(Items from a data source)
== == ==
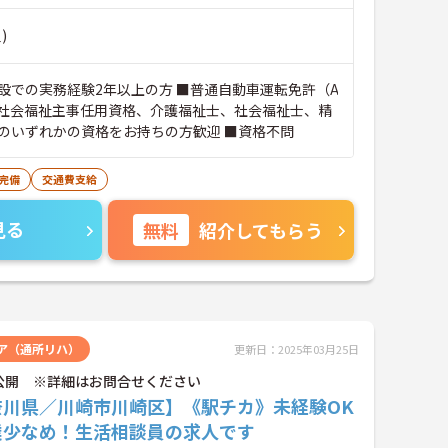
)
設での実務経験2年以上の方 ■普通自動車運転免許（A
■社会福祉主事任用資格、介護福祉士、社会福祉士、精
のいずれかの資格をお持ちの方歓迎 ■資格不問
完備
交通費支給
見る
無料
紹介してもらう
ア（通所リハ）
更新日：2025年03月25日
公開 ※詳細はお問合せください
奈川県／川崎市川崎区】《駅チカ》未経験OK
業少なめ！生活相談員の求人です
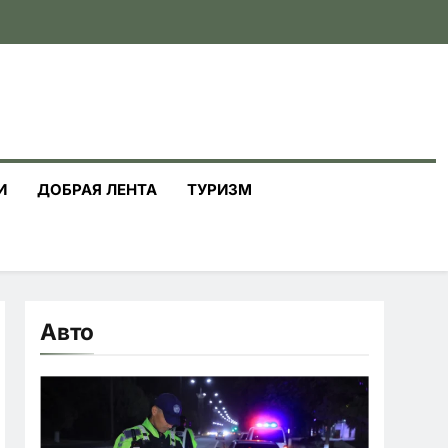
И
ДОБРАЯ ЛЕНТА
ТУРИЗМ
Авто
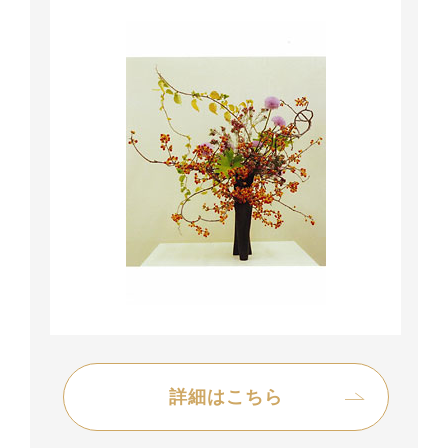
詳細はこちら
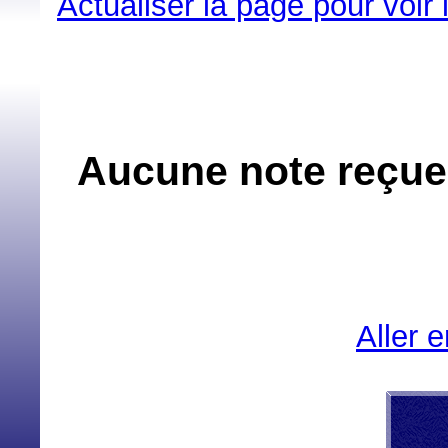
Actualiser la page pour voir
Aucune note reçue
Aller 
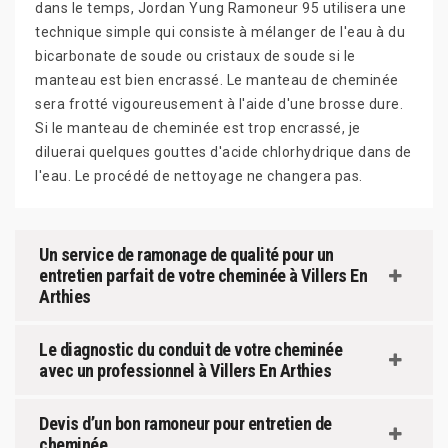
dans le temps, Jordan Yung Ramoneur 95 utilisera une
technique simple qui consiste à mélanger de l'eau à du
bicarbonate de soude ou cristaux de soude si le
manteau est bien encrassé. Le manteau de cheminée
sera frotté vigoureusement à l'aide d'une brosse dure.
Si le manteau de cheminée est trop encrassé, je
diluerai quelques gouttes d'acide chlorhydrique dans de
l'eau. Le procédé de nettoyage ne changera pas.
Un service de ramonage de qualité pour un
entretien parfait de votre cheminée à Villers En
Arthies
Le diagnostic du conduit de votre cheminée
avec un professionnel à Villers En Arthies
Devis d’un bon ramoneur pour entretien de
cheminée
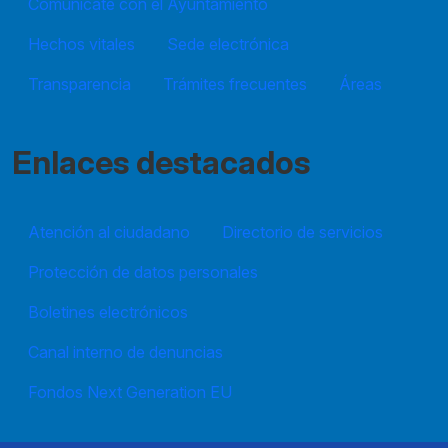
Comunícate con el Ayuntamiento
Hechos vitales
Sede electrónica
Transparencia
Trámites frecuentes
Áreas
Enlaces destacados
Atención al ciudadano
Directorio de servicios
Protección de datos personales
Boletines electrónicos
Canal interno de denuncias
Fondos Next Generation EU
== == ==
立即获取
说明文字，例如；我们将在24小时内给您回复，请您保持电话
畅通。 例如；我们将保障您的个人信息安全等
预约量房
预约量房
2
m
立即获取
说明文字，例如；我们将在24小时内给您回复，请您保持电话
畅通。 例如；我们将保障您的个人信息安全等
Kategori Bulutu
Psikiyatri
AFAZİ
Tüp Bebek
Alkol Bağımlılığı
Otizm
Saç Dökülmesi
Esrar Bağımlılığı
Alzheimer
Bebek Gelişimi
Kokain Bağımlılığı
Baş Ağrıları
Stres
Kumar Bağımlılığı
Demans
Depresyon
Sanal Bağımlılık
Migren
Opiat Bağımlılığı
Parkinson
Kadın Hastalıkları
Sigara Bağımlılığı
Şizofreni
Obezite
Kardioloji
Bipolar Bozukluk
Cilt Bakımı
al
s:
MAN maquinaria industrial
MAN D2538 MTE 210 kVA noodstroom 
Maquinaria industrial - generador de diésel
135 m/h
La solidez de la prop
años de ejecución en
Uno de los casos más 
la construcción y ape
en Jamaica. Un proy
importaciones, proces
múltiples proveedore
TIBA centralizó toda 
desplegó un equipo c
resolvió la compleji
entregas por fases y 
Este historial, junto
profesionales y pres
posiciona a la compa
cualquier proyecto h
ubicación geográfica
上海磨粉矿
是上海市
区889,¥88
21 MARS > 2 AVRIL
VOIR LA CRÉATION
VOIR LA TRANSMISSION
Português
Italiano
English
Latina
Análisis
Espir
== == ==
• _ASSIGNMENT_: Considering only the data above, return the lines in which "Villers" occurs.

• _OUTPUT_:
entretien parfait de votre cheminée à Villers En
avec un professionnel à Villers En Arthies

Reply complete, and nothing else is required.